**WHAT THE TASK REQUIRES**:
From the entries below, please output exactly the lines starting at the one containing "- [Quickfold](http://mfold.rna.albany.edu/?q=DINAMelt/Quickfold)" and ending at the one containing "### Mass Spectrometry Software", both included.

**DATA TO EXAMINE**:

☆ ☆ ☆ ☆ ☆

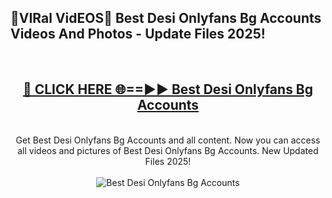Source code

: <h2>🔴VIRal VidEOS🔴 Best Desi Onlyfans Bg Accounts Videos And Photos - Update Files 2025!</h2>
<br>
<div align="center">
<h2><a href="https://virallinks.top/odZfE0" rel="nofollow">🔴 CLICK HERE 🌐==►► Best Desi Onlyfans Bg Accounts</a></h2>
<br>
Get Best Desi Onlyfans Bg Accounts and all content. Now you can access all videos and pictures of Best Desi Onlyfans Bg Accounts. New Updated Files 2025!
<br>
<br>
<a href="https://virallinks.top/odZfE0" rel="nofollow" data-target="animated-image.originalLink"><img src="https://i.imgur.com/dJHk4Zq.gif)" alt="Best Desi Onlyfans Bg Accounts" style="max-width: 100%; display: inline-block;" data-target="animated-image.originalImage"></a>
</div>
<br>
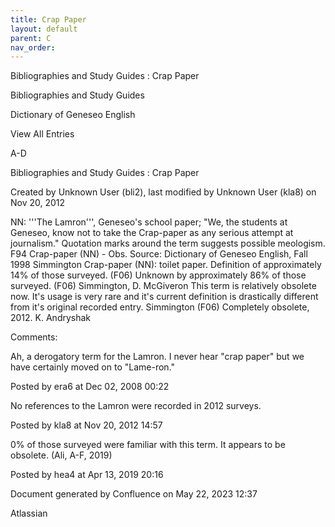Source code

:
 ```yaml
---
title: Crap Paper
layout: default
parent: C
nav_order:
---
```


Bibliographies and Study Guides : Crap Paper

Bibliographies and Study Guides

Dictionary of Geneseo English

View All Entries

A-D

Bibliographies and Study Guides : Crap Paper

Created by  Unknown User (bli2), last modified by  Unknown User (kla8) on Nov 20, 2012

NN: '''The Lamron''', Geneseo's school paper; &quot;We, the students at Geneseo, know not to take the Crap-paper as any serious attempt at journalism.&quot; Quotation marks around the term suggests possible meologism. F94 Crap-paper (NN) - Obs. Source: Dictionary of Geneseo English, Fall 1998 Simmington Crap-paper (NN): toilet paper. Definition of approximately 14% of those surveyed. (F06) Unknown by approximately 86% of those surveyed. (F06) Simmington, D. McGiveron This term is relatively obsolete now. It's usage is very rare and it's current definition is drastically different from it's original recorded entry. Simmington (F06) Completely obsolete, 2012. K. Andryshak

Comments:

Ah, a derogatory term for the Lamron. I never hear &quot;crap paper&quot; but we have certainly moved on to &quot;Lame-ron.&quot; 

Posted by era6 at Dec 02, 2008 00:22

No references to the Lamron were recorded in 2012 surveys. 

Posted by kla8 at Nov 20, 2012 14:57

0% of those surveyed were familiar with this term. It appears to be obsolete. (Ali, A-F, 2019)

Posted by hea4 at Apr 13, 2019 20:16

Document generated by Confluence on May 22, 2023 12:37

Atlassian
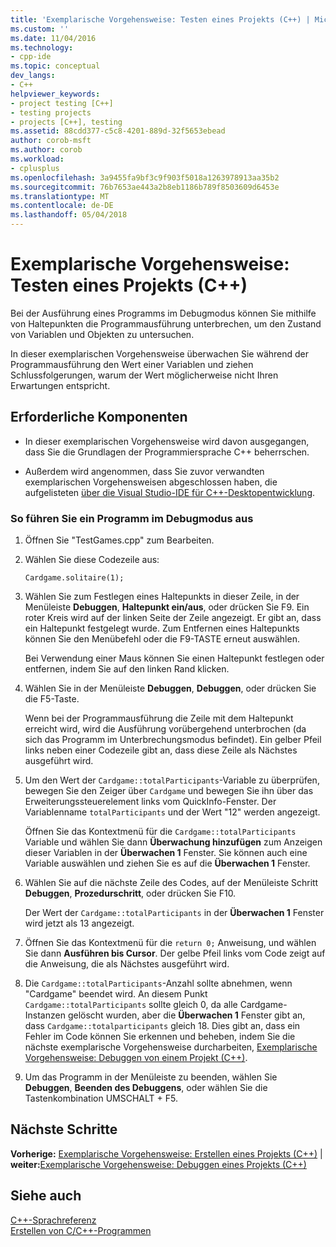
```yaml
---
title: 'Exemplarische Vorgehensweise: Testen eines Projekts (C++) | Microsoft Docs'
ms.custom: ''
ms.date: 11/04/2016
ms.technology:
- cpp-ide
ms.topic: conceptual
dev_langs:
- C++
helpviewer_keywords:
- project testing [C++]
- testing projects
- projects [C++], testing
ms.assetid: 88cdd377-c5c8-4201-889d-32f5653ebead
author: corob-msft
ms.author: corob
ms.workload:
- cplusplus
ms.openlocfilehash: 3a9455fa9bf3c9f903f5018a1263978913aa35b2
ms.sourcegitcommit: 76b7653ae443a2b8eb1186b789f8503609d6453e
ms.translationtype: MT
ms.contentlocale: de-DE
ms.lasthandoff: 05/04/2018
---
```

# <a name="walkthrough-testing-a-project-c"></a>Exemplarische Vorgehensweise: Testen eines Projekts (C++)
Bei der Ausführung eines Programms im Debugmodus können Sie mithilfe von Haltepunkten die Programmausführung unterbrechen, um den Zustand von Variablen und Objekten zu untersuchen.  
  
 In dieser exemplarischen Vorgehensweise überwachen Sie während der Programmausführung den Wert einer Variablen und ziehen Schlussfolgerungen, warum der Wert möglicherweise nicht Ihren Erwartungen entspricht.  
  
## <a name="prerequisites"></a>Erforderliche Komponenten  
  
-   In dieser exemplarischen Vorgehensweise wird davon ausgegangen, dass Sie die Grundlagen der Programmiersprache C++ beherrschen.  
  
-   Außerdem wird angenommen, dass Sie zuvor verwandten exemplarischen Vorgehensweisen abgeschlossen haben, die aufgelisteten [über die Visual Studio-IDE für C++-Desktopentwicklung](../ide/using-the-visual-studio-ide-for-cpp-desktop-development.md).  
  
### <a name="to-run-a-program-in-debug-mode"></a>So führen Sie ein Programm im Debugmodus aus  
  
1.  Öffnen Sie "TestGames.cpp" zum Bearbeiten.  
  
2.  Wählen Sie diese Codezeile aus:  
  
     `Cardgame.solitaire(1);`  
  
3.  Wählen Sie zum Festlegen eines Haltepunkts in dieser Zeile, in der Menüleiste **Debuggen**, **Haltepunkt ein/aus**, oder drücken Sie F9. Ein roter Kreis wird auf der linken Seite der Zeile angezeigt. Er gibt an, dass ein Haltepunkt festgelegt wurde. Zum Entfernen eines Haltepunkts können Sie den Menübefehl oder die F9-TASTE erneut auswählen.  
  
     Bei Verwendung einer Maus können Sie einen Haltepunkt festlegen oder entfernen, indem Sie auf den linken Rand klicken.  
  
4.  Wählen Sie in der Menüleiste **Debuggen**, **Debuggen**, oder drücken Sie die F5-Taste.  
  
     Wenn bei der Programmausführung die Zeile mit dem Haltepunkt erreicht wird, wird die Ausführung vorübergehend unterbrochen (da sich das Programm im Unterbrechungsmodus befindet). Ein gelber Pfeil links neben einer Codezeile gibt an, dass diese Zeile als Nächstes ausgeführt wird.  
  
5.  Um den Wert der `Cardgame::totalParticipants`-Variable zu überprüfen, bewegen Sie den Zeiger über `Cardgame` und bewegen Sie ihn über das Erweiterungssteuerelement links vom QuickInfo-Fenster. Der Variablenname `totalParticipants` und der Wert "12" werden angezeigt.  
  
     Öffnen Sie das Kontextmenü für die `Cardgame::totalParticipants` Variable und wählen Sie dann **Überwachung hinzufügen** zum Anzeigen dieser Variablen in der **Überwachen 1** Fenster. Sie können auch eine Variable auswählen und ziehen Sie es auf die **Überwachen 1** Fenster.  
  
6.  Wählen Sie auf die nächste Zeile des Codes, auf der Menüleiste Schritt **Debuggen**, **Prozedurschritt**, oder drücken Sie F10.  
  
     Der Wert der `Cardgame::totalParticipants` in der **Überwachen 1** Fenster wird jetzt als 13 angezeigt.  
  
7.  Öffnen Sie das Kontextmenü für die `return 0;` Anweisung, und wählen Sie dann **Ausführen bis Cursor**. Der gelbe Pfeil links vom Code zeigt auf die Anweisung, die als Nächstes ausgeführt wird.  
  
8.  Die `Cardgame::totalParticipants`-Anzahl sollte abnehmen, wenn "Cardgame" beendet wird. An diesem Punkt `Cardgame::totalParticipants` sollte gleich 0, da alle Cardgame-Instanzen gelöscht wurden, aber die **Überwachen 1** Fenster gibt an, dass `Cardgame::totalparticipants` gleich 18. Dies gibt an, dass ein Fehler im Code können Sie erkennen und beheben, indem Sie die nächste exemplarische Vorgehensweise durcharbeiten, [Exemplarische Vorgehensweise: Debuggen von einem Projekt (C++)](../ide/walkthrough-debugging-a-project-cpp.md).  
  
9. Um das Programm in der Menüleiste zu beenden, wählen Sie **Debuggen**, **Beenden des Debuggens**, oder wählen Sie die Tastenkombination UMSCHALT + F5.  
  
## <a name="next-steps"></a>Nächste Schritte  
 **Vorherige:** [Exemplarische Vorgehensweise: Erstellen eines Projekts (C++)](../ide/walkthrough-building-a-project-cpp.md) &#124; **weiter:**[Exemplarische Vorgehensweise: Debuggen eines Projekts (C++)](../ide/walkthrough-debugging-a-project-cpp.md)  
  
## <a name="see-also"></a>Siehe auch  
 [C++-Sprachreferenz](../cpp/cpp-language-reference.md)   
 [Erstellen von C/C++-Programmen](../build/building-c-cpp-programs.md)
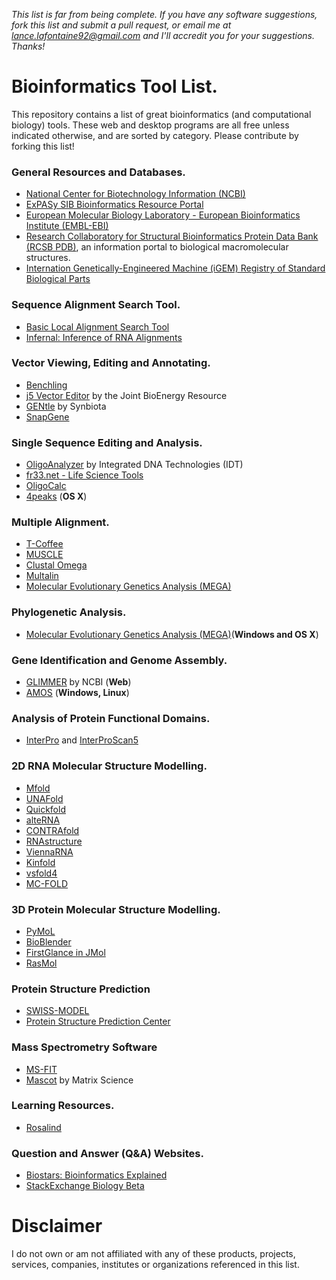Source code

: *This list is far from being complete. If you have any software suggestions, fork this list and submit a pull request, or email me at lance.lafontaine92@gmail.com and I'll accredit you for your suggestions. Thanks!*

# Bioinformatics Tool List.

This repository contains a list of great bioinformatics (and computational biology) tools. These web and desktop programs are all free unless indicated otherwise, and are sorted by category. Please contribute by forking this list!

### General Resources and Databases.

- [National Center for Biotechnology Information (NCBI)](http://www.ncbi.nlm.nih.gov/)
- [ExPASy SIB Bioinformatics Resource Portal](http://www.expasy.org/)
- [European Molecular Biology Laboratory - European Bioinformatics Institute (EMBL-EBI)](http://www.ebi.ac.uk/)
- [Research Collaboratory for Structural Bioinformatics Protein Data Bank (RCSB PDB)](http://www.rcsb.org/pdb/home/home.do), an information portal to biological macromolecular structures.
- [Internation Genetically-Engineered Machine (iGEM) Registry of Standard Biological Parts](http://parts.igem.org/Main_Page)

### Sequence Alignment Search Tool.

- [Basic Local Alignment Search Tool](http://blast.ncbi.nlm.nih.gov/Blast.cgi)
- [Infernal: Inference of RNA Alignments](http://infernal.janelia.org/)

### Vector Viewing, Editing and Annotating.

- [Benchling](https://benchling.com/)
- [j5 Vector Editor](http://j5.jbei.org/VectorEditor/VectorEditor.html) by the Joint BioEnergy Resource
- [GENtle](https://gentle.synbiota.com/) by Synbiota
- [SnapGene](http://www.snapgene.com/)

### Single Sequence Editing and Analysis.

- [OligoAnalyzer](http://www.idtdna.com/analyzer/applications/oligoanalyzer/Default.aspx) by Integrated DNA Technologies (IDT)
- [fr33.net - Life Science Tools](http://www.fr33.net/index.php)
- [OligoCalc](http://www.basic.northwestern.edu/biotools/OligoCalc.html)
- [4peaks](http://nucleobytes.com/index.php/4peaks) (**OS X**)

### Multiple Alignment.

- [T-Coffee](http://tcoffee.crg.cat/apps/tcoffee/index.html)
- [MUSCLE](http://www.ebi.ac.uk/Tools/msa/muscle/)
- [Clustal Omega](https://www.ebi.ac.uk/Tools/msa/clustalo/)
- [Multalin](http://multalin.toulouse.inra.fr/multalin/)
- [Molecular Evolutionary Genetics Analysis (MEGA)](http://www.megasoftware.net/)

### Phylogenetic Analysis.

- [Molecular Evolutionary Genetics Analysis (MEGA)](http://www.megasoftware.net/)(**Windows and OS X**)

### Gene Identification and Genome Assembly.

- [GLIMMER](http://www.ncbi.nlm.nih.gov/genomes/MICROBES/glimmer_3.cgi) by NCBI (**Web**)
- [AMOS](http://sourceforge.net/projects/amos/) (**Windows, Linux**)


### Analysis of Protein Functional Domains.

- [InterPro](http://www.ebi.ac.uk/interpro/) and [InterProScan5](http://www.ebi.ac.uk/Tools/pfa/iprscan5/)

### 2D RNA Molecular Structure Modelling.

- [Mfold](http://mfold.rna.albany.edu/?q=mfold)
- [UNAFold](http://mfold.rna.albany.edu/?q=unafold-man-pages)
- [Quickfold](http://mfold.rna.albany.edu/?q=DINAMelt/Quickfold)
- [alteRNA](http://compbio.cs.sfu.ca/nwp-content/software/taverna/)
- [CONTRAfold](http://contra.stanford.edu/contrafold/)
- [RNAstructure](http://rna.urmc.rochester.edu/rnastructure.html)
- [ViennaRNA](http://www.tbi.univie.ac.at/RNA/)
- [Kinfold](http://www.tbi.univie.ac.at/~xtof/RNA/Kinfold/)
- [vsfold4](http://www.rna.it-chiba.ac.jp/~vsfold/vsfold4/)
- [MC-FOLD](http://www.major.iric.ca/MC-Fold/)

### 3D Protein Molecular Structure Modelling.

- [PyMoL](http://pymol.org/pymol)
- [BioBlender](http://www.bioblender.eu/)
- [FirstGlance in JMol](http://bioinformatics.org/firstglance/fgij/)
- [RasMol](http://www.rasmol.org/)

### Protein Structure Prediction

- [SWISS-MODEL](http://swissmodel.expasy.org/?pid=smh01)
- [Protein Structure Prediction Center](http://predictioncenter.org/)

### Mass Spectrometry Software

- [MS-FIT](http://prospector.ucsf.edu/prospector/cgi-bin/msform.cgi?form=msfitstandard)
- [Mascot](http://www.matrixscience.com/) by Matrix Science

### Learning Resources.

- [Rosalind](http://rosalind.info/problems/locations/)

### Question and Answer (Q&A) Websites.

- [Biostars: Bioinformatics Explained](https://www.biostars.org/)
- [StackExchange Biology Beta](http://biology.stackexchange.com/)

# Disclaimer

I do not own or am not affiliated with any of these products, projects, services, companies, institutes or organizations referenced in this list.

☆ ☆ ☆ ☆ ☆

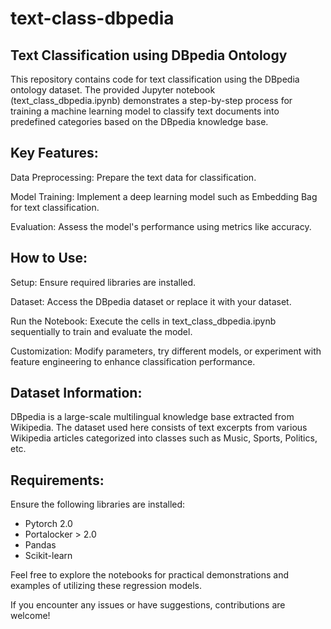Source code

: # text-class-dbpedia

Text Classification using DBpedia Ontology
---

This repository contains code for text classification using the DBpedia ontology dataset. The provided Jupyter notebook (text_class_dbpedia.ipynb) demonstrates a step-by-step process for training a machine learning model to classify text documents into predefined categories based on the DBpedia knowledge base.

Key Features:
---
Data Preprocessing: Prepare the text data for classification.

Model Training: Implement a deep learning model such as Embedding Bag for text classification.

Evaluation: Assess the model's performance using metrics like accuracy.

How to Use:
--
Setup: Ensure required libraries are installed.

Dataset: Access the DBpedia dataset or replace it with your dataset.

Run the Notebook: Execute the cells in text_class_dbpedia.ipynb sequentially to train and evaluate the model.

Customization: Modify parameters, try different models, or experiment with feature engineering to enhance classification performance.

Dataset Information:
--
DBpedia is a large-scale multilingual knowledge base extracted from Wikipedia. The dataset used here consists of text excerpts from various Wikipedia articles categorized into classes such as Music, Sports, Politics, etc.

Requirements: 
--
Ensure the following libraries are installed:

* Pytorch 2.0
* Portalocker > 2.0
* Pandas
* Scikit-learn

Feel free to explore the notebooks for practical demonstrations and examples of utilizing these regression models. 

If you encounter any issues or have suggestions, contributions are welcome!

☆ ☆ ☆ ☆ ☆

**ANSWER SPACE**:
- [Quickfold](http://mfold.rna.albany.edu/?q=DINAMelt/Quickfold)
- [alteRNA](http://compbio.cs.sfu.ca/nwp-content/software/taverna/)
- [CONTRAfold](http://contra.stanford.edu/contrafold/)
- [RNAstructure](http://rna.urmc.rochester.edu/rnastructure.html)
- [ViennaRNA](http://www.tbi.univie.ac.at/RNA/)
- [Kinfold](http://www.tbi.univie.ac.at/~xtof/RNA/Kinfold/)
- [vsfold4](http://www.rna.it-chiba.ac.jp/~vsfold/vsfold4/)
- [MC-FOLD](http://www.major.iric.ca/MC-Fold/)

### 3D Protein Molecular Structure Modelling.

- [PyMoL](http://pymol.org/pymol)
- [BioBlender](http://www.bioblender.eu/)
- [FirstGlance in JMol](http://bioinformatics.org/firstglance/fgij/)
- [RasMol](http://www.rasmol.org/)

### Protein Structure Prediction

- [SWISS-MODEL](http://swissmodel.expasy.org/?pid=smh01)
- [Protein Structure Prediction Center](http://predictioncenter.org/)

### Mass Spectrometry Software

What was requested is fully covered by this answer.